_Directions for this task_: The expected answer is the full listing, repeated exactly and free of images.

_Stored data_:
****************************************

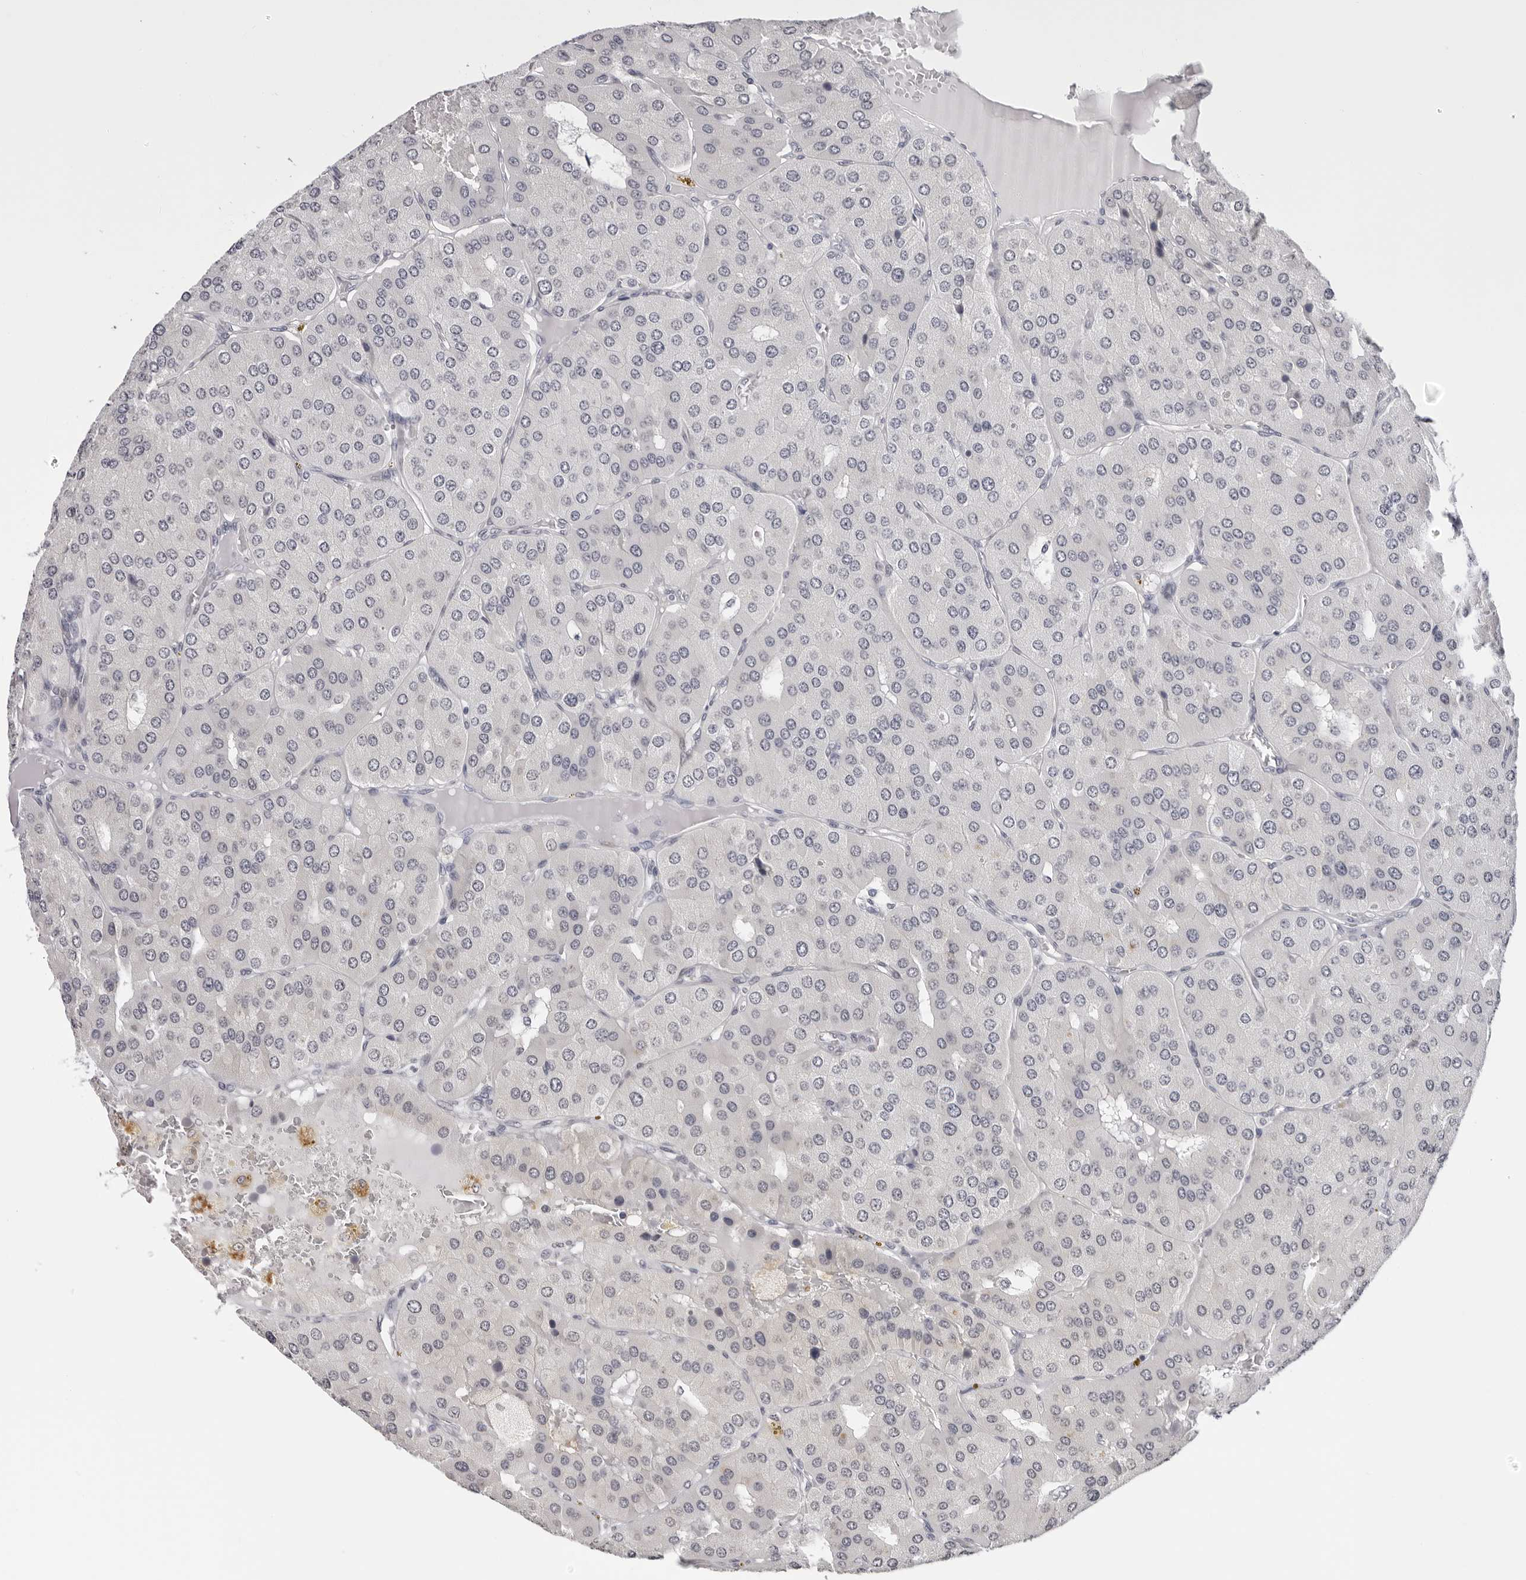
{"staining": {"intensity": "weak", "quantity": "<25%", "location": "cytoplasmic/membranous,nuclear"}, "tissue": "parathyroid gland", "cell_type": "Glandular cells", "image_type": "normal", "snomed": [{"axis": "morphology", "description": "Normal tissue, NOS"}, {"axis": "morphology", "description": "Adenoma, NOS"}, {"axis": "topography", "description": "Parathyroid gland"}], "caption": "DAB immunohistochemical staining of benign human parathyroid gland displays no significant expression in glandular cells.", "gene": "PRUNE1", "patient": {"sex": "female", "age": 86}}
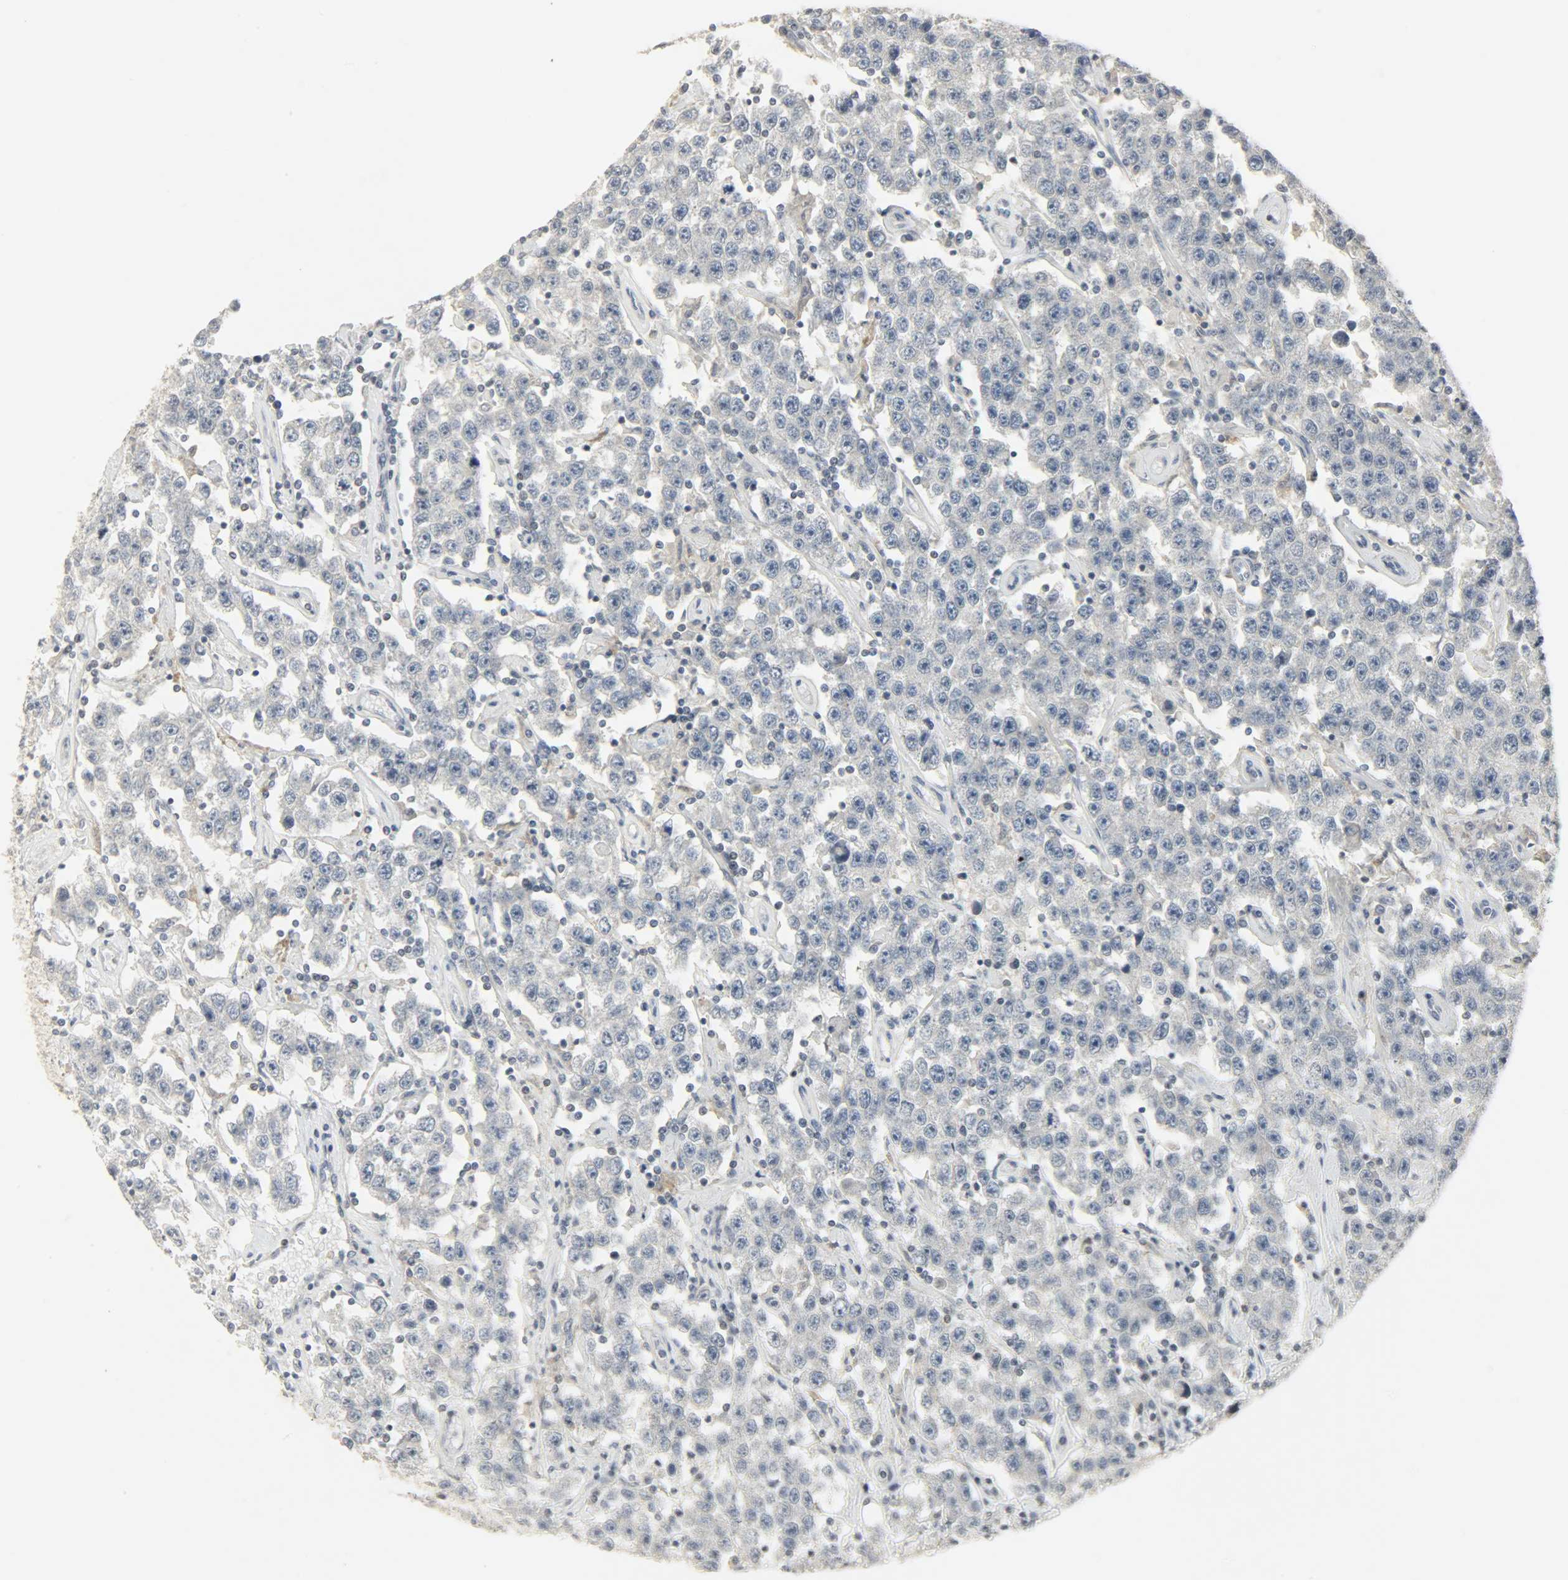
{"staining": {"intensity": "weak", "quantity": "25%-75%", "location": "cytoplasmic/membranous"}, "tissue": "testis cancer", "cell_type": "Tumor cells", "image_type": "cancer", "snomed": [{"axis": "morphology", "description": "Seminoma, NOS"}, {"axis": "topography", "description": "Testis"}], "caption": "A photomicrograph showing weak cytoplasmic/membranous expression in about 25%-75% of tumor cells in testis cancer (seminoma), as visualized by brown immunohistochemical staining.", "gene": "CAMK4", "patient": {"sex": "male", "age": 52}}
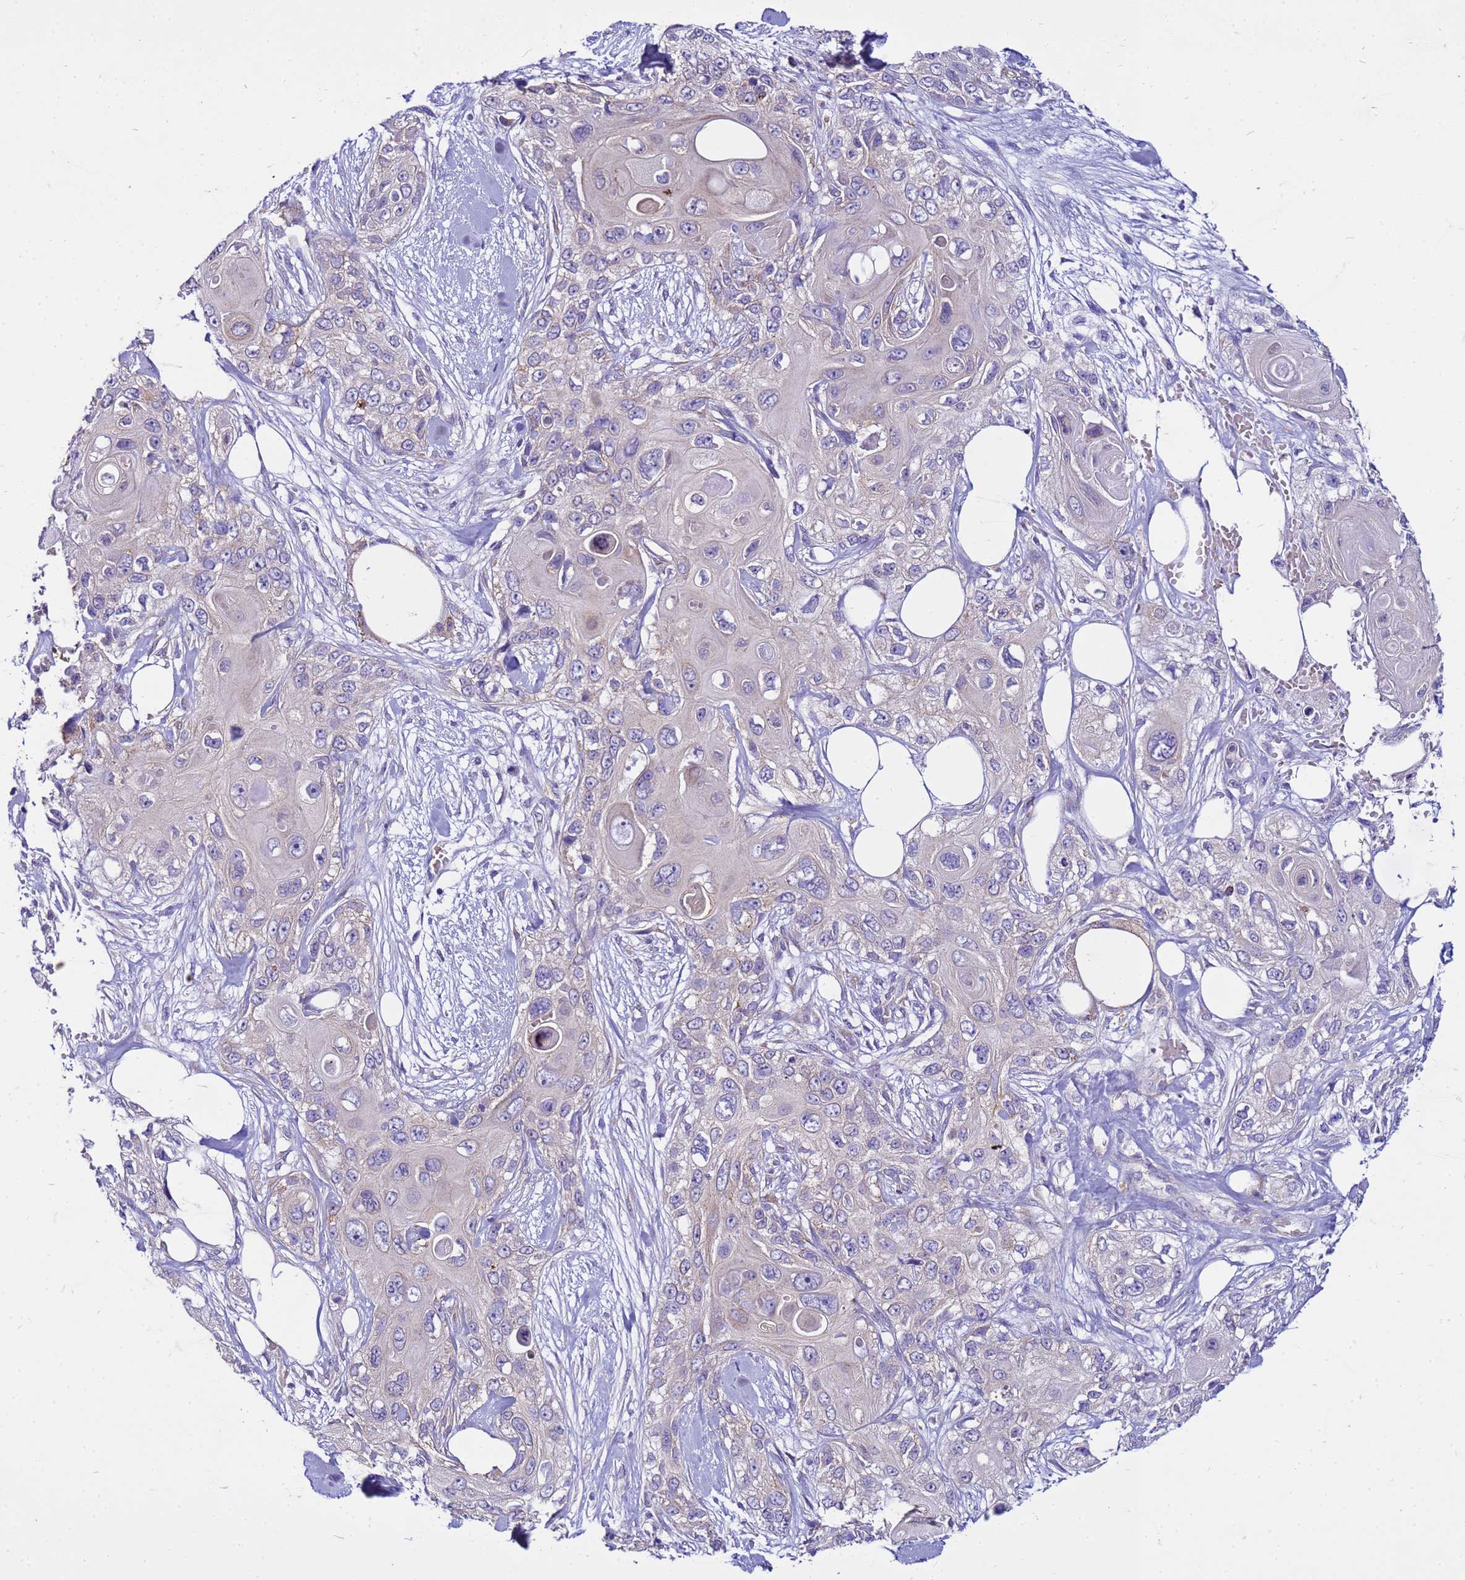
{"staining": {"intensity": "negative", "quantity": "none", "location": "none"}, "tissue": "skin cancer", "cell_type": "Tumor cells", "image_type": "cancer", "snomed": [{"axis": "morphology", "description": "Normal tissue, NOS"}, {"axis": "morphology", "description": "Squamous cell carcinoma, NOS"}, {"axis": "topography", "description": "Skin"}], "caption": "The photomicrograph displays no staining of tumor cells in skin cancer (squamous cell carcinoma). (DAB (3,3'-diaminobenzidine) IHC visualized using brightfield microscopy, high magnification).", "gene": "PKD1", "patient": {"sex": "male", "age": 72}}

****************************************

_Result below_:
{"staining": {"intensity": "weak", "quantity": "<25%", "location": "cytoplasmic/membranous,nuclear"}, "tissue": "parathyroid gland", "cell_type": "Glandular cells", "image_type": "normal", "snomed": [{"axis": "morphology", "description": "Normal tissue, NOS"}, {"axis": "morphology", "description": "Adenoma, NOS"}, {"axis": "topography", "description": "Parathyroid gland"}], "caption": "DAB immunohistochemical staining of benign human parathyroid gland displays no significant expression in glandular cells.", "gene": "PRUNE1", "patient": {"sex": "female", "age": 86}}
{"staining": {"intensity": "weak", "quantity": "25%-75%", "location": "cytoplasmic/membranous"}, "tissue": "testis cancer", "cell_type": "Tumor cells", "image_type": "cancer", "snomed": [{"axis": "morphology", "description": "Seminoma, NOS"}, {"axis": "topography", "description": "Testis"}], "caption": "A photomicrograph showing weak cytoplasmic/membranous expression in about 25%-75% of tumor cells in testis cancer (seminoma), as visualized by brown immunohistochemical staining.", "gene": "CAMK4", "patient": {"sex": "male", "age": 52}}
{"staining": {"intensity": "negative", "quantity": "none", "location": "none"}, "tissue": "skin cancer", "cell_type": "Tumor cells", "image_type": "cancer", "snomed": [{"axis": "morphology", "description": "Normal tissue, NOS"}, {"axis": "morphology", "description": "Squamous cell carcinoma, NOS"}, {"axis": "topography", "description": "Skin"}], "caption": "The photomicrograph displays no staining of tumor cells in skin cancer (squamous cell carcinoma). (DAB (3,3'-diaminobenzidine) IHC visualized using brightfield microscopy, high magnification).", "gene": "PKD1", "patient": {"sex": "male", "age": 72}}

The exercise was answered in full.